##### Extracted data
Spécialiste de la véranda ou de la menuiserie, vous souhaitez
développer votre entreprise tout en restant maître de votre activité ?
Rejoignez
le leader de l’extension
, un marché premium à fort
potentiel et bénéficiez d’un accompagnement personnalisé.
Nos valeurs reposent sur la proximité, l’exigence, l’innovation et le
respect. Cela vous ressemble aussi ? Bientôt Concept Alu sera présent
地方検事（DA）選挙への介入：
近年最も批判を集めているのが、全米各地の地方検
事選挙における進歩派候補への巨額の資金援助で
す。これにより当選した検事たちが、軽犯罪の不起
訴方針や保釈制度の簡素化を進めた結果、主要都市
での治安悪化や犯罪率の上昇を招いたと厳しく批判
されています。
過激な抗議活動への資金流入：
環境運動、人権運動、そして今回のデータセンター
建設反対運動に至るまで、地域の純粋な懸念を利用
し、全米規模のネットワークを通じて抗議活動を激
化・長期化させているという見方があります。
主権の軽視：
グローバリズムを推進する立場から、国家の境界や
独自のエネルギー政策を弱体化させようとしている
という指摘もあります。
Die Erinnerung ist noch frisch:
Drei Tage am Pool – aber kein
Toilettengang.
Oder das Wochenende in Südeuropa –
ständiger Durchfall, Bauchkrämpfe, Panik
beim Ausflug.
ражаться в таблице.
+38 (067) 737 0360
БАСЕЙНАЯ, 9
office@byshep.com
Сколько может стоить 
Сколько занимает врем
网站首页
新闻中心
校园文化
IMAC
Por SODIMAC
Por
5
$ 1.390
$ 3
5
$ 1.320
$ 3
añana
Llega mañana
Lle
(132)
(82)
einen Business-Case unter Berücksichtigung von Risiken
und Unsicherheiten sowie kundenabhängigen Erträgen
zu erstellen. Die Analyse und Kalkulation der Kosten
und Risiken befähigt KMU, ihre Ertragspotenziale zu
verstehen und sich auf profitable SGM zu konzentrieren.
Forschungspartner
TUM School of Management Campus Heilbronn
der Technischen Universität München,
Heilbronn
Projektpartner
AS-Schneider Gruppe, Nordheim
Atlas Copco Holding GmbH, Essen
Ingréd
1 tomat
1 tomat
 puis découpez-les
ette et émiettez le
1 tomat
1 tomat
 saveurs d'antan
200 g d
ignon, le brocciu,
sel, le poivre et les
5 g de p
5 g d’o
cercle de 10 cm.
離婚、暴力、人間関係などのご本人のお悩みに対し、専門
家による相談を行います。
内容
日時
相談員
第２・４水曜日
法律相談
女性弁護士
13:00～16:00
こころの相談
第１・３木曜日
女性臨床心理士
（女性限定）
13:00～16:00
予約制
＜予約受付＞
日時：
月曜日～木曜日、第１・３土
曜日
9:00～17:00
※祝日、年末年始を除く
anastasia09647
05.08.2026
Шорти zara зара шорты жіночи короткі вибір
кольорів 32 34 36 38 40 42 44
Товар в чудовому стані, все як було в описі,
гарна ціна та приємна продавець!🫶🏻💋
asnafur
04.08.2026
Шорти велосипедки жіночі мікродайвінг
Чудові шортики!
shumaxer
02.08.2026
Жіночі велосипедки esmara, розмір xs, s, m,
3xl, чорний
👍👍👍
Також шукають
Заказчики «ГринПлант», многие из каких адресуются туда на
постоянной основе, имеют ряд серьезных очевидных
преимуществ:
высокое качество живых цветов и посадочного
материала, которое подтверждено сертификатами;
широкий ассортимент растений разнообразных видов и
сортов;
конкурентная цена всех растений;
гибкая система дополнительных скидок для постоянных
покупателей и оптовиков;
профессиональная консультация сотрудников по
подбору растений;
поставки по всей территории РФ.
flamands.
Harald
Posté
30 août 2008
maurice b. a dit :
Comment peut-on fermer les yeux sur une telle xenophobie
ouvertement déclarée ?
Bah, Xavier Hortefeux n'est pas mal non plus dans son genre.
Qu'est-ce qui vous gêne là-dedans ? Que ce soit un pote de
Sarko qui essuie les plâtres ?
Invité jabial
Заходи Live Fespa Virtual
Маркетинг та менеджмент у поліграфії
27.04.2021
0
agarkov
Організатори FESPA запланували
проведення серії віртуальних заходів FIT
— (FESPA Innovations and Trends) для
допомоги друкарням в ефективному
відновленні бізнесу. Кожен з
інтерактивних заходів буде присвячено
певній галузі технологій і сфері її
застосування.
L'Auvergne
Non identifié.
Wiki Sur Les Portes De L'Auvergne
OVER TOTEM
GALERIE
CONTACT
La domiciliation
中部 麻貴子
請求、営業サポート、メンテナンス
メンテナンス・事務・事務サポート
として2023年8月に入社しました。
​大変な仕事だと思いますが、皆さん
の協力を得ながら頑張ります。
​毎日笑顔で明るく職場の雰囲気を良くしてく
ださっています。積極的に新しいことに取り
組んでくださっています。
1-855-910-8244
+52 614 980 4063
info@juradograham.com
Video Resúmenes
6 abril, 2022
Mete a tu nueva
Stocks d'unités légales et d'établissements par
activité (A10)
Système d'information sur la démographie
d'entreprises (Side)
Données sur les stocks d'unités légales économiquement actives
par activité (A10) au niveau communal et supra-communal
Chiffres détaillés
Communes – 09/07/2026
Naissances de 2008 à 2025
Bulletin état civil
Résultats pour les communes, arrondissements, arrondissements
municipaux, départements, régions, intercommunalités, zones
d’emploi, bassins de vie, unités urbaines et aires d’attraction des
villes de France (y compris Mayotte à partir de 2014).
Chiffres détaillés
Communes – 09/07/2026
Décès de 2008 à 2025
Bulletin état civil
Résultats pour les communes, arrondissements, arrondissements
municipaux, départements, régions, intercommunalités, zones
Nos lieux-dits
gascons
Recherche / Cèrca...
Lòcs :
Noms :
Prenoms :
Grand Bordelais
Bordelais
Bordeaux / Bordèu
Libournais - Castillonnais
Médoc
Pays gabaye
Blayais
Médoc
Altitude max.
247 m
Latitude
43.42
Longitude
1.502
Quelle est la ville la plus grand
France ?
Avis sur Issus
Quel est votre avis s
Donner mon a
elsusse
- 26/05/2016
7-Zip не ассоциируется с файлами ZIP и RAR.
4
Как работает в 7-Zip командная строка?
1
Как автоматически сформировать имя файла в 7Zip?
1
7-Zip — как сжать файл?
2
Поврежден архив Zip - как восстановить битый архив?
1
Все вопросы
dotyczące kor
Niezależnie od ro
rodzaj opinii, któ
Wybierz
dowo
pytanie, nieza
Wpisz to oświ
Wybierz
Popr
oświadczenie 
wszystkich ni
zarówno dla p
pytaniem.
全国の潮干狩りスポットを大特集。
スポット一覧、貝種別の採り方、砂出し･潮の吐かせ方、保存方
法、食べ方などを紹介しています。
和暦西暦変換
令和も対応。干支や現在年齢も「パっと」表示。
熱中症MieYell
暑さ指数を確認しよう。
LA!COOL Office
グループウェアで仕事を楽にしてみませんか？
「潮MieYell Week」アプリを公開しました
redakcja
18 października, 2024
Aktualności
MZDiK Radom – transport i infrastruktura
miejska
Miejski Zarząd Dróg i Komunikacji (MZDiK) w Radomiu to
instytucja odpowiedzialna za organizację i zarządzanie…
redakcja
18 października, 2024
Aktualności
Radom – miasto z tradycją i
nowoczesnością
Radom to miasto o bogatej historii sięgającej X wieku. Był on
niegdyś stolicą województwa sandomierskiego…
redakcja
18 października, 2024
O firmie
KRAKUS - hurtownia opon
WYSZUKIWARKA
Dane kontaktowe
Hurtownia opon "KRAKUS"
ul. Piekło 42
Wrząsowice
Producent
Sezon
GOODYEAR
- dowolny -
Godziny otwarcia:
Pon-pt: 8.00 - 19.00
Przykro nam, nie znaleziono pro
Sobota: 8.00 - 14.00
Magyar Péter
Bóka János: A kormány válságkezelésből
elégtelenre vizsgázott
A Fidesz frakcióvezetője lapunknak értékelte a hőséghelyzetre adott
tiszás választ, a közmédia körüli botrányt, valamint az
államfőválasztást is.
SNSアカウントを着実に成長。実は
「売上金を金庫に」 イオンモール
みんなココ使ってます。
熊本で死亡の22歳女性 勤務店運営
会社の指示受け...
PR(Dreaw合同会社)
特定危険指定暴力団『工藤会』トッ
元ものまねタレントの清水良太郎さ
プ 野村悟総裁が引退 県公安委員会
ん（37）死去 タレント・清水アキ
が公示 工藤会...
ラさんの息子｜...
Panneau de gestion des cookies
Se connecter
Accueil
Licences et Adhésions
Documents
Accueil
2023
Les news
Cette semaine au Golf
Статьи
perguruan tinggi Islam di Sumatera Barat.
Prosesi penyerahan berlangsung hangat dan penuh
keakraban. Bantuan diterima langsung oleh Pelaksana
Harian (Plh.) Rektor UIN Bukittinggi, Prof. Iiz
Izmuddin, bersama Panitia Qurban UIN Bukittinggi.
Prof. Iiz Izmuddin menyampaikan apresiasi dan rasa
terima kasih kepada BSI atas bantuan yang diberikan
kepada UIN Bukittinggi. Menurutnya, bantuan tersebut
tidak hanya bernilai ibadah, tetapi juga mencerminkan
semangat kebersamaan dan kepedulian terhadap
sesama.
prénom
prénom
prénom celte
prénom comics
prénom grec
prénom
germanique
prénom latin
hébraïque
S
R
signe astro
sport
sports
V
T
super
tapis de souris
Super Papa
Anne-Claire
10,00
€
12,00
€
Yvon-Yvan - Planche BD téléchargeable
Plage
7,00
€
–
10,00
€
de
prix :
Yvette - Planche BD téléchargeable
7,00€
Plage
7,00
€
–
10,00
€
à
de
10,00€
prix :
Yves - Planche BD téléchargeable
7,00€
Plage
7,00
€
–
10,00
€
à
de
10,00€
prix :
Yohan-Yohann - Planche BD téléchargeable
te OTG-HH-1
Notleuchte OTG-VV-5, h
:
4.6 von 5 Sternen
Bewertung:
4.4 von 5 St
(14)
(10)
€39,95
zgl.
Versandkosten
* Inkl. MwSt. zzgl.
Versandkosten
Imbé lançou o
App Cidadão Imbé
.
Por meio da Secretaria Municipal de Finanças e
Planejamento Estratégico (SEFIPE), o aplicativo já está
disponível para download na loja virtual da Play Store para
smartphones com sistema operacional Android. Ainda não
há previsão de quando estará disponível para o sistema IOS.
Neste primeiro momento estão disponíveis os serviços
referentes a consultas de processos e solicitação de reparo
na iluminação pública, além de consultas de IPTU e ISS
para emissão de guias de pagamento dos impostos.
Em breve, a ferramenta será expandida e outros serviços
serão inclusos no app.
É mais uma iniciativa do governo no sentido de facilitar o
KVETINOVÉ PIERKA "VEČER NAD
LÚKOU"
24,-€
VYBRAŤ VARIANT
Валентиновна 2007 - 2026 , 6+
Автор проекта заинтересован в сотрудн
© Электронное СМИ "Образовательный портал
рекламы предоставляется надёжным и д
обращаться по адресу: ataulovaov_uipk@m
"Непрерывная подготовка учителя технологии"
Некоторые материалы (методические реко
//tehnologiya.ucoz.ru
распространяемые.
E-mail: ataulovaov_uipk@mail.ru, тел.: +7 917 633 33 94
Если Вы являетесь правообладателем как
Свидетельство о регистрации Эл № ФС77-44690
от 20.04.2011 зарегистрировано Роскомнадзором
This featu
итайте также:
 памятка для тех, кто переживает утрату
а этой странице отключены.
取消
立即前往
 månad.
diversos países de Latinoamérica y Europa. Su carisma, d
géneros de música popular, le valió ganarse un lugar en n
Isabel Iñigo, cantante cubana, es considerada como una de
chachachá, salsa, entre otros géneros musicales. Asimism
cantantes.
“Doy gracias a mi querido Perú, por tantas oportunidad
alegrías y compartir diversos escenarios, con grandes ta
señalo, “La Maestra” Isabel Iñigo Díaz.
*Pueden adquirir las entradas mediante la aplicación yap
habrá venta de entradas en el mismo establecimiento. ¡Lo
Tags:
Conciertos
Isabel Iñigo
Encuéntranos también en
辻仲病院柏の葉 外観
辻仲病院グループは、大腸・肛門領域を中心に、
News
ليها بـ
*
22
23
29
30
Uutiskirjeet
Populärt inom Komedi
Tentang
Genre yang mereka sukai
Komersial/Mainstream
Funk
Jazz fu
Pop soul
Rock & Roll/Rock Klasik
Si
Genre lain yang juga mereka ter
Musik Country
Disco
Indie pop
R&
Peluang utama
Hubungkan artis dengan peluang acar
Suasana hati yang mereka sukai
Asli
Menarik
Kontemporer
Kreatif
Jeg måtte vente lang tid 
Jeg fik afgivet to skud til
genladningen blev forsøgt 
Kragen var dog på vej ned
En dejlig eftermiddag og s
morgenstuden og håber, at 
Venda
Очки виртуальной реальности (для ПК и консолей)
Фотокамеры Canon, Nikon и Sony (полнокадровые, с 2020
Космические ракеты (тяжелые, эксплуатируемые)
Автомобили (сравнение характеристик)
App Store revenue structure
##########
What is required :: Copy out the listing verbatim, starting with its first line and ending after the line that contains "事選挙における進歩派候補への巨額の資金援助で".

Answer box ::
Spécialiste de la véranda ou de la menuiserie, vous souhaitez
développer votre entreprise tout en restant maître de votre activité ?
Rejoignez
le leader de l’extension
, un marché premium à fort
potentiel et bénéficiez d’un accompagnement personnalisé.
Nos valeurs reposent sur la proximité, l’exigence, l’innovation et le
respect. Cela vous ressemble aussi ? Bientôt Concept Alu sera présent
地方検事（DA）選挙への介入：
近年最も批判を集めているのが、全米各地の地方検
事選挙における進歩派候補への巨額の資金援助で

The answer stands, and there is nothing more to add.